Ironically the launch takes place in the US financial services capital of Wall Street, which is currently being battered by global financial instability.
The software giant has identified financial services firms as a target as they are using HPC resources to schedule real-time and intra-day risk analysis to try and weather the crisis currently sweeping business markets.
"Companies have to be more efficient than ever with IT resources, but need to maintain their position in a competitive marketplace," said Bill Laing, corporate vice president for Microsoft's Windows Server and Solutions Division.
However, Butler Group analyst Roy Illsley believes that Microsoft has a mountain to climb in the HPC market if it is to take share away from open source suppliers.
"Microsoft has made some progress, but I do not think that it will shift many Linux users from what they currently use," he said.
"However, Microsoft is in this market for the long haul.
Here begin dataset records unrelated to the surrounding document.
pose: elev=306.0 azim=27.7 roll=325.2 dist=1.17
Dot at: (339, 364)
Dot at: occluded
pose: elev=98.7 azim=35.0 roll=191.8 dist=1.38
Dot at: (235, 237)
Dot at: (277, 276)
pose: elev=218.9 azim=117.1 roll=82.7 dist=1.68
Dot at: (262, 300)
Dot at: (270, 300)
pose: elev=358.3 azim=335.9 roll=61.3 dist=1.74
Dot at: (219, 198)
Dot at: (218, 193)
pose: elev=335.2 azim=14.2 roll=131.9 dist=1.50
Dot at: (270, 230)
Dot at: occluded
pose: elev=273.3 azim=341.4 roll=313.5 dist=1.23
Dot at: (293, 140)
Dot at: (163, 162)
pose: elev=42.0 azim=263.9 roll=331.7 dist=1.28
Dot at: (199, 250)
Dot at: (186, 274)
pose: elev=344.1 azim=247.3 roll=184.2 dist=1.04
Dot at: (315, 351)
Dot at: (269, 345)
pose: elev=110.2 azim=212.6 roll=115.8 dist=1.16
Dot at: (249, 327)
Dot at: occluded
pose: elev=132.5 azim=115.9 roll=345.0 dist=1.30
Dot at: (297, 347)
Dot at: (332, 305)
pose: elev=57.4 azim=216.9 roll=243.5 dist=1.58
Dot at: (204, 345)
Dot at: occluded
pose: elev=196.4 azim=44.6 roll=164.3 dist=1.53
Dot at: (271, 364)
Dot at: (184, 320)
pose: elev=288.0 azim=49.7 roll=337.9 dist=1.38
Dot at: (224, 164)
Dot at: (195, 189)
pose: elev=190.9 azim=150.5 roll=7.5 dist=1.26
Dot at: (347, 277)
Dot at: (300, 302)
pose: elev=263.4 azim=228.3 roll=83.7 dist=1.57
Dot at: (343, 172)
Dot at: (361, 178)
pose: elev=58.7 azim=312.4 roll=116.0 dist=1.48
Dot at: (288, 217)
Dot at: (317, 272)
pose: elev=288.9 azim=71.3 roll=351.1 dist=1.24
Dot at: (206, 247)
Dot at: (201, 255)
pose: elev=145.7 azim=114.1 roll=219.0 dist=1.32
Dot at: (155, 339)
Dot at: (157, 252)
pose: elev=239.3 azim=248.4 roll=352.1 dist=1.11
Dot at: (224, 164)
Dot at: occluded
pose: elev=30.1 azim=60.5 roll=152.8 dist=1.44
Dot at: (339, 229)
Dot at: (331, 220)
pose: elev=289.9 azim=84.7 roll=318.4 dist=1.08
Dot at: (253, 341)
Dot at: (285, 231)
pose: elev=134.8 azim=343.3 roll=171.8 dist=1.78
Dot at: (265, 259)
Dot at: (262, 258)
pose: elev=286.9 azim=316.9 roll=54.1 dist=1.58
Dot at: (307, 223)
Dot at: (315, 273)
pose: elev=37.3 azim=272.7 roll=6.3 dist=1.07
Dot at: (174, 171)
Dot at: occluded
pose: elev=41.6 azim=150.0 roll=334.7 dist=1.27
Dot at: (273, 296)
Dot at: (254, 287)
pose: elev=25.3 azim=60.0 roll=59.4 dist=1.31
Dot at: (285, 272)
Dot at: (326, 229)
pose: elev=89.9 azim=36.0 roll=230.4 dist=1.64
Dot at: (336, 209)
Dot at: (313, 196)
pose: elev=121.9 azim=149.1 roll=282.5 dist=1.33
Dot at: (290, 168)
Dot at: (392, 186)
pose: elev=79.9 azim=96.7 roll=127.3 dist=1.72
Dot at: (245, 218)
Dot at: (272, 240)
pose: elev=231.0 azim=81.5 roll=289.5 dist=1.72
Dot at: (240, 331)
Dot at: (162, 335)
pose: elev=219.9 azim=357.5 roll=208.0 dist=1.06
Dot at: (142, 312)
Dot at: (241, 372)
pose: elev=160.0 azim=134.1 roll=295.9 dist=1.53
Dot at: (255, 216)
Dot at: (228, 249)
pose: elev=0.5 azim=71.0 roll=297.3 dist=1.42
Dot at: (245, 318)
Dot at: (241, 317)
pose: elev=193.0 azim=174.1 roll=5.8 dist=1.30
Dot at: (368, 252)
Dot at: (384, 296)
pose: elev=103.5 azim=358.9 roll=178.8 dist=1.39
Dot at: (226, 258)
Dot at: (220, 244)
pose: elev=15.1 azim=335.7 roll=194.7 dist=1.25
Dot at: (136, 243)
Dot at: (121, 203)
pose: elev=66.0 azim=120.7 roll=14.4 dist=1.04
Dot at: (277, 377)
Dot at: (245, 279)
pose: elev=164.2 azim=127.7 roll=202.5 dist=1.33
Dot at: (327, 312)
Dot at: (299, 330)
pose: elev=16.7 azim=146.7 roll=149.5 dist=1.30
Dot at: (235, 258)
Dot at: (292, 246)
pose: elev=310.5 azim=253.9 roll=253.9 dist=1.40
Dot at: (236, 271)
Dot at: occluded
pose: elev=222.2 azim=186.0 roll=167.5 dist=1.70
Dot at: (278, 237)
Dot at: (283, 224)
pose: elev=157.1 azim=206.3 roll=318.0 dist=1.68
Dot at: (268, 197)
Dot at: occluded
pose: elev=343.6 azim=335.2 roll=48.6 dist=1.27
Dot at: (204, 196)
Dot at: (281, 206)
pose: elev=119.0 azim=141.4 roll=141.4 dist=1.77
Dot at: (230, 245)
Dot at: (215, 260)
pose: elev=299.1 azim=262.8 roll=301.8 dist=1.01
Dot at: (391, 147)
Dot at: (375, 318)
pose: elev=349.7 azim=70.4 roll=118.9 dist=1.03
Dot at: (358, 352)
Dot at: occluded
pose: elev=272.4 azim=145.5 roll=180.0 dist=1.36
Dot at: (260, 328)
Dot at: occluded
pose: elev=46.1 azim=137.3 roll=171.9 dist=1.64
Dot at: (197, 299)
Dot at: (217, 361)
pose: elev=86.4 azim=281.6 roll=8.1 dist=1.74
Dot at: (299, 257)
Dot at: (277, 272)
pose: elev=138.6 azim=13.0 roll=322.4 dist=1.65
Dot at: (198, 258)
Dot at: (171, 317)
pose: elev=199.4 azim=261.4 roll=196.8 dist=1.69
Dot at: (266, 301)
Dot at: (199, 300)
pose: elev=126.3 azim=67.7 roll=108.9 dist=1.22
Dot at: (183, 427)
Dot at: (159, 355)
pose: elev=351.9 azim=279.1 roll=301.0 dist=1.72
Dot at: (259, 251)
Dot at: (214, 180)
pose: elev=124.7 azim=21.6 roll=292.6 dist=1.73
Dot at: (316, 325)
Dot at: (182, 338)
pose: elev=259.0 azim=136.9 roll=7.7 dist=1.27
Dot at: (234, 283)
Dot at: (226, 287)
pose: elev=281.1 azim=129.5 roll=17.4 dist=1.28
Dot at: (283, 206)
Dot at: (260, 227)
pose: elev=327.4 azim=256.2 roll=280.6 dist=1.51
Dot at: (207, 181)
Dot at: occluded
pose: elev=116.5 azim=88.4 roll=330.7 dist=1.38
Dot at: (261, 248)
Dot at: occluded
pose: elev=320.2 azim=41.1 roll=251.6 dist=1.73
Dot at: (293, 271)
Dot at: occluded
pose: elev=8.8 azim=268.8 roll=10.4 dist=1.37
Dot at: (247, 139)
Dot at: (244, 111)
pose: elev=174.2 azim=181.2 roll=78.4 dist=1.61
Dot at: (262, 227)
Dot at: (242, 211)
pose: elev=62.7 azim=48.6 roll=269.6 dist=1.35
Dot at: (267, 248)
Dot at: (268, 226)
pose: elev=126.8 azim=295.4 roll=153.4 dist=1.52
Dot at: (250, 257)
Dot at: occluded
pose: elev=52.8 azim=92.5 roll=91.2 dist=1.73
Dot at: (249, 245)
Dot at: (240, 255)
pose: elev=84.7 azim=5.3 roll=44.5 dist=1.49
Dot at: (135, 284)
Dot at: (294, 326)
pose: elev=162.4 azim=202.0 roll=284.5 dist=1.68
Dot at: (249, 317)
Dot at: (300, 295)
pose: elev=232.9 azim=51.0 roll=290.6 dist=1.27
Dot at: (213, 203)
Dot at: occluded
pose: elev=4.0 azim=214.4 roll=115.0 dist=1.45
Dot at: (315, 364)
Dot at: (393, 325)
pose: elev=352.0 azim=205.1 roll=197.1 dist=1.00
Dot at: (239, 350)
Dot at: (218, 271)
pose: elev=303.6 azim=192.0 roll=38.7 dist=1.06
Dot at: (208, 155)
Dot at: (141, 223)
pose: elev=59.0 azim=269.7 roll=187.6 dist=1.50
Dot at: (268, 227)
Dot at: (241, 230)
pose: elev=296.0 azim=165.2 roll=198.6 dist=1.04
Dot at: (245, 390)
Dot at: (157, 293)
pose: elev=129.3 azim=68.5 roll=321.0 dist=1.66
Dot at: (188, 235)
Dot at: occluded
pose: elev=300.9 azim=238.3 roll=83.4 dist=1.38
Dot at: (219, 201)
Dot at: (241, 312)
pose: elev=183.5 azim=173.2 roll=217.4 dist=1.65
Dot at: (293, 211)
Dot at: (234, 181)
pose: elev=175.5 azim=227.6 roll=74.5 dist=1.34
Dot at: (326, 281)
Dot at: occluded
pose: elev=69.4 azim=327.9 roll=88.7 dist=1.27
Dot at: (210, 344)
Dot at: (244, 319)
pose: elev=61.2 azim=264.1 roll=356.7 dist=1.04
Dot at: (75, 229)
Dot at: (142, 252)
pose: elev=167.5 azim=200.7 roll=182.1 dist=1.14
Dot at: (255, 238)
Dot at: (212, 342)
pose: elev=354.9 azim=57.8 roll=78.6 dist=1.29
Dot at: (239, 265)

It will continue to chip away and develop its system, but I do not see it overhauling Linux in this market any time soon."
Microsoft is also touting rapid HPC application development through integration with Visual Studio 2008, which provides parallel programming environment support.
Another hope for Microsoft is that financial services firms already using products like Office Excel and Office SharePoint Server may decide to deploy a Microsoft HPC system for compatibility reasons.
Illsley also suggested that Microsoft's server strategy in general seems to be moving in a Linux-like direction.
"With Windows Server 2008 Microsoft moved to a much more compartmentalised model where you can install just what you need, and not a single monolithic blob of an operating system that does everything, 90 per cent of which you don't need," he said.